On 26/05/2011, at 1:12 PM, Ken Wesson wrote:
> On Wed, May 25, 2011 at 10:22 PM, Andreas Kostler
> <[email protected]> wrote:
>> Yes and no. I need efficient two way lookup.
>>
>> So, I need to do something like
>> For every key in {12 "a" 23 "aa" 234 "aaaa"}
>> Get the token in a map that is organised like this:
>> {token1 id1 token2 id2 token2 id3}
>>
>> Naively, I could have two maps with the reverse lookups.
>> l1 = {token1 id1 token2 id2 token3 id3}
>> reverse = {id1 token1 id2 token2 ...}
>>
>> Given that there will be many, many tokens this seems a bit too much
>> overhead.
>>
>> You could basically do a binarySearch on a sorted hash map (sorted by vals
>> (e.g. ids)) but I thought
>> doing the search on a vec of vectors would be more efficient and the vec of
>> vecs representation would
>> be more compact.
>>
>> I guess that's what I'm trying to figure out.
>>
>> Andreas
>>
>> P.S. Lookup by token is more frequent than lookup by id, hence the bin
>> search on id.
>
> If the token and id sets are disjoint (no single object can ever
> appear as each -- only one of those at most) then you can use a single
> map with a function put defined as:
>
> (defn put [m k v]
> (assoc (assoc m k v) v k))
>
> which adds mappings in both directions. Then just use (m k) or (m v)
> to perform lookups in either direction. The overhead may be less than
> with two separate hashmaps, and the code is certainly simpler.
>
Hi Ken,
That indeed could be useful. What are your thoughts on the proposed solution of
representing
sparse vectors as maps (id-> val)? Having a vec of vector or a map with ids and
vals vectors
{:ids [vec of ids] :vals [vec of val]} is just a lot easier to deal with for
calculations. E.g normalisation
;; For a sparse vector as map
(defn normalise-m [m]
(let [vals (vals m)
keys (keys m)
l (Math/sqrt (reduce + (map #(* % %) vals)))]

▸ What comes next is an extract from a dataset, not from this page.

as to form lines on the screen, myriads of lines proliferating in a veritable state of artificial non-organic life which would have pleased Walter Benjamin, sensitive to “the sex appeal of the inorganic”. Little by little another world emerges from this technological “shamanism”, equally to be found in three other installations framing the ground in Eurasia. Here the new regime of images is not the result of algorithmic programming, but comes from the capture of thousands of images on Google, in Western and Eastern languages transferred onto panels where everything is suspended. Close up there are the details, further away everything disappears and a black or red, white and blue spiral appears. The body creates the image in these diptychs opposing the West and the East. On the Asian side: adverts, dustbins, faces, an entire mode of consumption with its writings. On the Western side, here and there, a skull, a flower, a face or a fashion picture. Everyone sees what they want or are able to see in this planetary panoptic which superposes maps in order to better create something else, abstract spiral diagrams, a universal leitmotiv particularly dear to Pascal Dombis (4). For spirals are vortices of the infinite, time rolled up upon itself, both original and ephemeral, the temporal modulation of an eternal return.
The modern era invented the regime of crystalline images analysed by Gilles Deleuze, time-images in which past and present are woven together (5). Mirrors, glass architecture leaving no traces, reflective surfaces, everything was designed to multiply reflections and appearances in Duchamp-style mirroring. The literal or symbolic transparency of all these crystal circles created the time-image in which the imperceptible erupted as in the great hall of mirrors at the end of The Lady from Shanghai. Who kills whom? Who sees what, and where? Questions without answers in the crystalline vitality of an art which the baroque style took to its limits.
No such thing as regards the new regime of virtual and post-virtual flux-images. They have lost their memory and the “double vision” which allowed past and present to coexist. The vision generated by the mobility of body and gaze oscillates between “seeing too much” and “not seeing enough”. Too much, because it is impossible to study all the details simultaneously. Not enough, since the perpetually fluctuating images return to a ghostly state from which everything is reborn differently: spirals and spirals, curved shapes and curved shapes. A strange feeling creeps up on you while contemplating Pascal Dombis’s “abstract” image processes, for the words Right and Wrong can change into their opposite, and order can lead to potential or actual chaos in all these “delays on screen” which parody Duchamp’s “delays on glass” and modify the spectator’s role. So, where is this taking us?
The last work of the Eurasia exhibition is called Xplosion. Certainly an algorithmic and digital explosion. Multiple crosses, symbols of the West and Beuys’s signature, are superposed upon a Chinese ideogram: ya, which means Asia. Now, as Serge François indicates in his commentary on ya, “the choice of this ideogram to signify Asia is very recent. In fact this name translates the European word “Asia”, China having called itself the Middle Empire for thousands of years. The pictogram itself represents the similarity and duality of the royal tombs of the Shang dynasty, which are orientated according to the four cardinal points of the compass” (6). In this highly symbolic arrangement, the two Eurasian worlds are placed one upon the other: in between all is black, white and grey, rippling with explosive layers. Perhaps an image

(zipmap keys (map #(/ % l) vals))))
;; For a map of id/val vecs
(defn normalise [sv]
(let [l (Math/sqrt (reduce + (map #(* % %) (:vals sv))))]
{:i (:i sv) :vals (map #(/ % l) (:vals sv))}))
The latter outperforms the former by more than a factor of 10.
Has anyone used sparse vectors or think of a reasonable implementation?